Abstract

Abstract An earlier, laser microbeam study produced evidence that, in Fusarium solani , extranuclear polar forces function at anaphase B of mitosis to pull apart the incipient daughter nuclei, whereas the central spindle functions primarily to limit the rate at which they separate. To elucidate further the various dynamics of mitotic anaphase, 8–14 mitoses in hyphae of F. solani were analyzed at 0.5–2.0‐sec intervals using high‐resolution, digitally processed, videotaped sequences. The spindle growth rate, although fluctuating frequently, averaged 0.6 μm/min during metaphase, increased to 3.6 μm/min during anaphase A and was maximal at 6.1 μm/min during anaphase B. Commonly, chromosomes migrated poleward during anaphase A at fluctuating rates, the average rate being an unprecedented 7.5 μm/min. During anaphase the mitotic apparatus migrated to and fro in the hyphae at rates of 3–15 μm/min, an apparent effect of opposing, fluctuating and typically unequal cytoplasmic forces applied to the two spindle poles.
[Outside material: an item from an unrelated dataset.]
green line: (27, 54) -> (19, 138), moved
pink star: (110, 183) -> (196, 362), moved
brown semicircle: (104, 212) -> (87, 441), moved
Thus, the molecular mechanisms underlying the various anaphase movements in F. solani do not operate entirely smoothly and uniformly. Accelerated growth of the central spindle is temporally associated with anaphase A and the development of asters. Thus, chromosome disjunction may allow the polar forces to increase the rate of spindle elongation. Microtubule dynamics and motor molecules appear to be adequate to account for the observed rates of mitotic movements.